2. Don’t post a series of pointed inspirational quotes like ‘ if you can’t handle me at my worst than you sure don’t deserve me at my best’. It makes you look a bit I-will-cut-up-your-suits. And I know it’s humiliating that Martin from Ealing who you met on Tinder didn’t call you back – but he probably isn’t worthy of a spiritual quote from the Dalai Lama.
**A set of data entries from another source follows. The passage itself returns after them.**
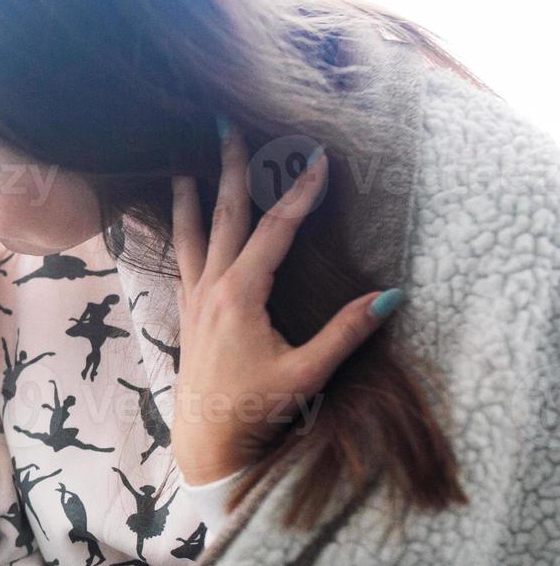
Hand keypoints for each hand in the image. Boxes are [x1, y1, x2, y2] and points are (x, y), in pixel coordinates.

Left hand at [169, 125, 402, 484]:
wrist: (207, 440)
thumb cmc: (254, 409)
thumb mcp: (306, 373)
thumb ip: (345, 332)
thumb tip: (391, 296)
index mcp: (240, 296)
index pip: (276, 231)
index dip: (298, 193)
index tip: (317, 157)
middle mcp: (211, 289)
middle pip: (225, 215)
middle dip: (232, 168)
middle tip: (227, 125)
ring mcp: (194, 299)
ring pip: (191, 234)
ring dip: (190, 195)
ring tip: (181, 162)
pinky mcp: (187, 314)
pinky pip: (180, 260)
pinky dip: (178, 233)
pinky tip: (175, 221)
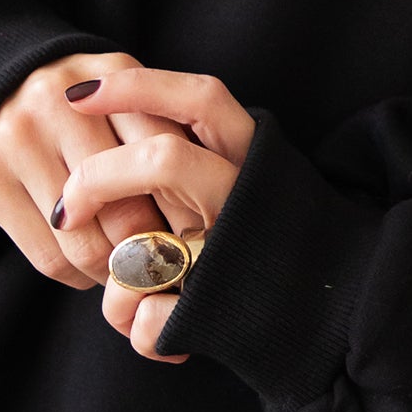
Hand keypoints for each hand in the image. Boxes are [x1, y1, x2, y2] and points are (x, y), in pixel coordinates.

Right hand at [0, 50, 190, 292]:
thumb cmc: (90, 105)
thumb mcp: (133, 99)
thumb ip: (170, 136)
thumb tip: (212, 221)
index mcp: (115, 76)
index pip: (168, 163)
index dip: (190, 214)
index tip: (200, 238)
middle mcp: (60, 102)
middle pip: (129, 212)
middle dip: (154, 251)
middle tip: (166, 264)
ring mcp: (17, 138)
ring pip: (86, 244)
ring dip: (114, 272)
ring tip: (128, 269)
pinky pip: (48, 257)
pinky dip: (78, 276)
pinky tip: (89, 267)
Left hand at [47, 64, 255, 363]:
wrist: (342, 315)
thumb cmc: (276, 242)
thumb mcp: (246, 186)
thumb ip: (195, 163)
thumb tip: (130, 166)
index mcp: (255, 160)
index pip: (200, 99)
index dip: (137, 87)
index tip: (80, 92)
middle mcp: (247, 200)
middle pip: (166, 160)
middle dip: (99, 175)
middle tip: (68, 203)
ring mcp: (231, 257)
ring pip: (151, 249)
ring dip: (114, 267)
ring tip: (105, 277)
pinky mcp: (215, 314)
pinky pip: (153, 314)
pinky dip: (134, 322)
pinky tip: (138, 324)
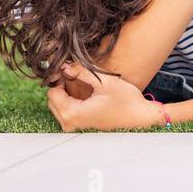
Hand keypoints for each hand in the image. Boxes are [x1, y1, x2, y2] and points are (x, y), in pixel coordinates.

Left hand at [45, 61, 164, 131]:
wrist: (140, 115)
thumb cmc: (126, 101)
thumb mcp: (104, 81)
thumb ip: (80, 71)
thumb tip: (64, 65)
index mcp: (73, 113)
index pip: (52, 92)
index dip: (60, 78)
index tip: (70, 69)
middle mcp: (70, 123)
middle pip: (52, 99)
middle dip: (62, 85)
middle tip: (77, 74)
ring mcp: (75, 126)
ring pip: (58, 104)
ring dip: (66, 92)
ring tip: (83, 82)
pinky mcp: (80, 125)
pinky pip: (65, 109)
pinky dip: (71, 98)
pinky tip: (85, 92)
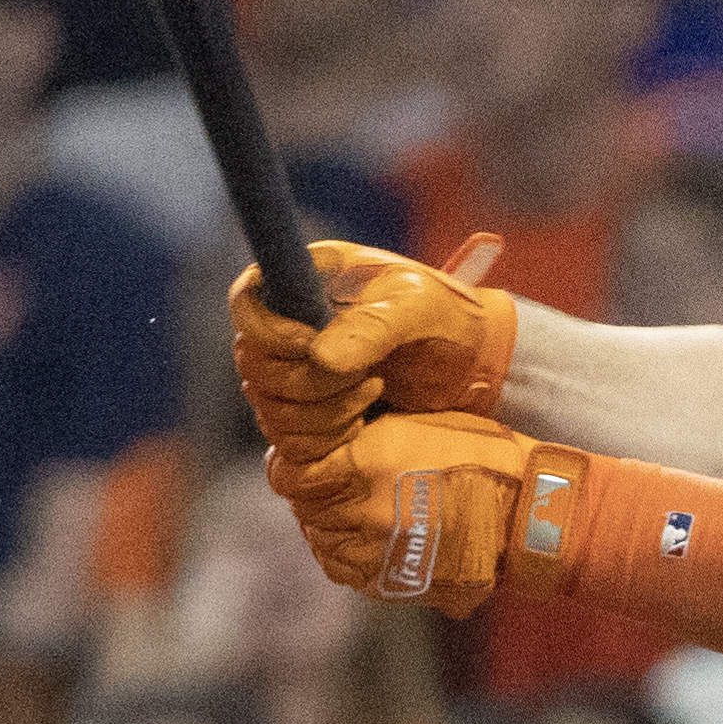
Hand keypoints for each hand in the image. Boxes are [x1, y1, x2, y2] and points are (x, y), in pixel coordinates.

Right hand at [231, 235, 517, 469]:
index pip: (247, 303)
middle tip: (369, 375)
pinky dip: (327, 438)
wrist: (475, 365)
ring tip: (377, 390)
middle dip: (310, 382)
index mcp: (305, 283)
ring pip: (270, 408)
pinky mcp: (309, 415)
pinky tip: (366, 422)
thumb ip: (373, 327)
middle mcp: (289, 327)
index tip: (312, 346)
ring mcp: (295, 374)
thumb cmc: (448, 319)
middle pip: (254, 365)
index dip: (270, 332)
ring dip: (324, 412)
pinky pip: (289, 440)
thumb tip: (319, 357)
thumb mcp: (420, 308)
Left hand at [275, 408, 588, 617]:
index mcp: (364, 465)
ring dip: (335, 528)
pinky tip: (378, 540)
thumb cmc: (483, 455)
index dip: (294, 467)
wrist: (533, 513)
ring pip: (324, 543)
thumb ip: (361, 436)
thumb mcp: (418, 425)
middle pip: (306, 510)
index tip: (308, 462)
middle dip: (319, 496)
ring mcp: (377, 555)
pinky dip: (353, 557)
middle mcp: (362, 513)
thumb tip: (317, 445)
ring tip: (366, 513)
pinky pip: (349, 573)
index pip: (288, 474)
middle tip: (347, 485)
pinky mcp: (393, 585)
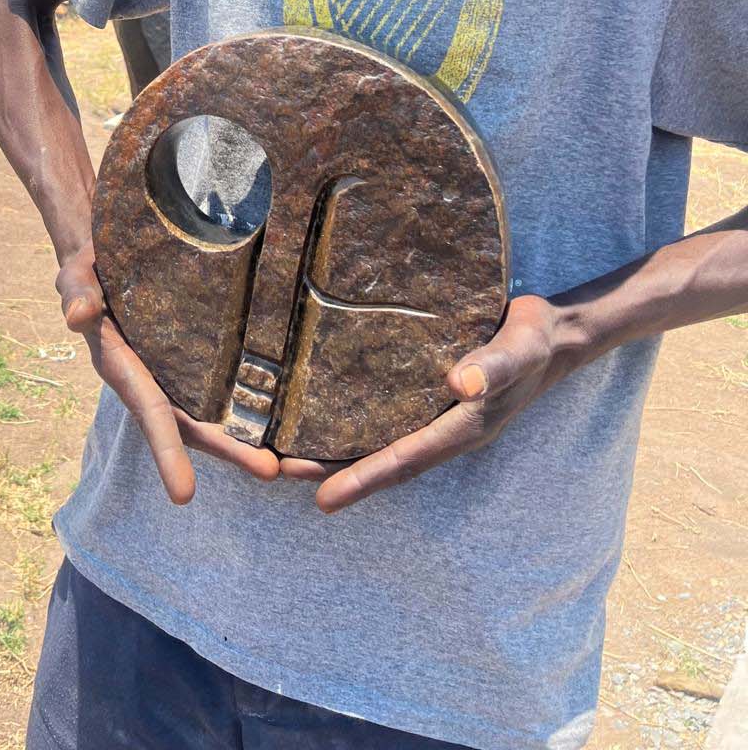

3. Don’t text. Don’t tweet. Don’t like instagram pictures.  EVER. As a wise man once said, its called a break up cos it’s broken. And friendship is a country you don’t have a visa for yet. Whenever you’re tempted to send a cute little tweet, fast forward to the feeling of horror when he doesn’t reply. And then posts a sickeningly adorable picture of his new girlfriend. And you have to delete what will become known as the tweet of shame. It’s all getting a bit ‘moments away from a restraining order.’

4. If you see him out somewhere, recite the lyrics of Madonna’s Express to yourself like a mantra in your head (if you’re under 30 google them, they’re a life changer) but not out loud. Don’t ignore him ( needy) just offer an air kiss and say, ‘ SO lovely to see you! I’ve got so much to fill you in on, let me find my date and I’ll be back’. And make sure your date is George Lamb.

5. Obey the 60 day rule of no contact. Don’t return calls, or emails or ‘I miss you’ texts. Of COURSE he misses you, you’re like great? So let him miss you more. And if after the golden 60 days he realises what a mistake he’s made and wants you back? He’ll have to talk to your smoking hot new man about that.